More proof that Dr. Román Piña Chan (1970) & Dr. Donald Yates (2025) were right about the Polynesians being in the Americas!

The indigenous people of Baja California, from San Diego southward called themselves the Waikura.  Baja California is one of the driest regions of Mexico.

European diseases and Spanish brutality quickly sent most of the Waikura to extinction. However, some of the tribes in what is now the Los Angeles and San Diego area of the State of California did not completely disappear until the California Gold Rush.

The Many Peoples of the South Atlantic Coast Series

In my second talking lunch with Dr. Piña Chan, we discussed Mesoamerican art.  In my notes, I wrote that he believed that the indigenous people of  Baja California were Polynesians and that Polynesians were one of five ethnic groups, who jointly created the so-called “Olmec Civilization.  He had come to this conclusion after excavating the art of the Waikura and comparing it to Archaic Polynesian art.

In his 2025 book,   The Countercurrents of Prehistory,  Dr. Yates talks extensively about the role of Austronesians in spreading advanced cultural ideas in the Pacific Basin and Americas.  Indeed, there are Austronesian-Samoan place names in the Savannah River Basin of Georgia.

Waikura means “Fresh water lacking” in Austronesian and many Polynesian languages. 

“Kura” has an entirely different meaning elsewhere

However, in the Amazon Basin,  Caribbean Basin and Southeastern United States, kura meant a tribe or ethnic group.  That use of the word seems to have evolved from an Indo-European word meaning “to come together” or “to be related.”

And now you know!

What we don’t know is why archaeologists in the Southeastern United States have always refused to research the meanings of Native American tribal and place names prior to promoting their speculations about the past. For example, if they had bothered to translate the many Itza and Chontal Maya place names, there would have been no controversy concerning to the migrations of Mesoamerican peoples to North America.

3 Comments

  1. Hey Cuz
    “Wai” is used in Hawaiian language to mean water.
    You find it used in conjunction with other words that indicate a place or usage.
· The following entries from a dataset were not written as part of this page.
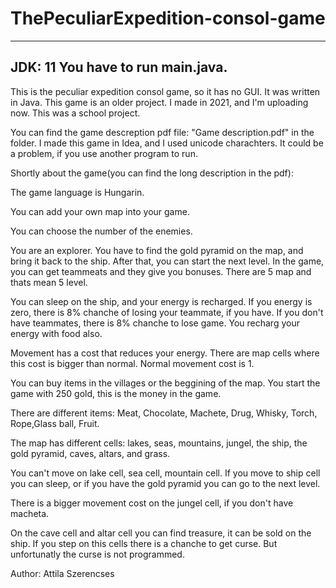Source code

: # ThePeculiarExpedition-consol-game
-------------
JDK: 11
You have to run main.java.
-------------
This is the peculiar expedition consol game, so it has no GUI. It was written in Java. This game is an older project. I made in 2021, and I'm uploading now. This was a school project.

You can find the game descreption pdf file: "Game description.pdf" in the folder. I made this game in Idea, and I used unicode charachters. It could be a problem, if you use another program to run.


Shortly about the game(you can find the long description in the pdf):

The game language is Hungarin.

You can add your own map into your game.

You can choose the number of the enemies.

You are an explorer. You have to find the gold pyramid on the map, and bring it back to the ship. After that, you can start the next level. In the game, you can get teammeats and they give you bonuses. There are 5 map and thats mean 5 level. 

You can sleep on the ship, and your energy is recharged. If you energy is zero, there is 8% chanche of losing your teammate, if you have. If you don't have teammates, there is 8% chanche to lose game. You recharg your energy with food also.

Movement has a cost that reduces your energy. There are map cells where this cost is bigger than normal. Normal movement cost is 1.

You can buy items in the villages or the beggining of the map. You start the game with 250 gold, this is the money in the game.

There are different items: Meat, Chocolate, Machete, Drug, Whisky, Torch, Rope,Glass ball, Fruit.

The map has different cells: lakes, seas, mountains, jungel, the ship, the gold pyramid, caves, altars, and grass.

You can't move on lake cell, sea cell, mountain cell. If you move to ship cell you can sleep, or if you have the gold pyramid you can go to the next level.

There is a bigger movement cost on the jungel cell, if you don't have macheta. 

On the cave cell and altar cell you can find treasure, it can be sold on the ship. If you step on this cells there is a chanche to get curse. But unfortunatly the curse is not programmed.
 
Author: Attila Szerencses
    I have been working quite extensively with numerous tribes in the west – NM, AZ, CA.
    Keeps me busy and out of trouble!
    Stay safe,
    r

    Sent from my Verizon, Samsung Galaxy smartphone

    Liked by 2 people

  2. I wondered what had happened to you! Glad you are busy. I purchased state-of-the-art computer hardware and software with some of the income from working with the team of scientists. Now I have to learn how to use them. LOL

    Liked by 1 person

  3. Always a blessing to get an email notice from your blog, Richard and cannot thank you enough for the ongoing learning or knowledge shared with the rest of us or your community and honored to be a part of it! Georgia is full of secrets and one wonders if in part the way it functions in many ways, is tied to the kind of “hidden” knowledge of the information regarding ancient people or those tribal which lived here just a few centuries or more back. When one considers the state militarily, educationally, or for that matter, the various old world fraternal orders that set up show here having call over everything else, it has, like many places, simply become an extension of the cabal as it were. “One set of rules for me, one set of rules for thee.” Lots of elite thinkers, conscious or simply unconscious of their elitism as much title, money and other honors have been bestowed, seem very invested in keeping a hold over others in terms of shared knowledge. While that cannot always be explicitly identified, you can know it in their actions from small moments of blocking access to certain types or thinkers to sites or research or in the ways they publish books and create curriculum. But I’m just talking to the choir leader now!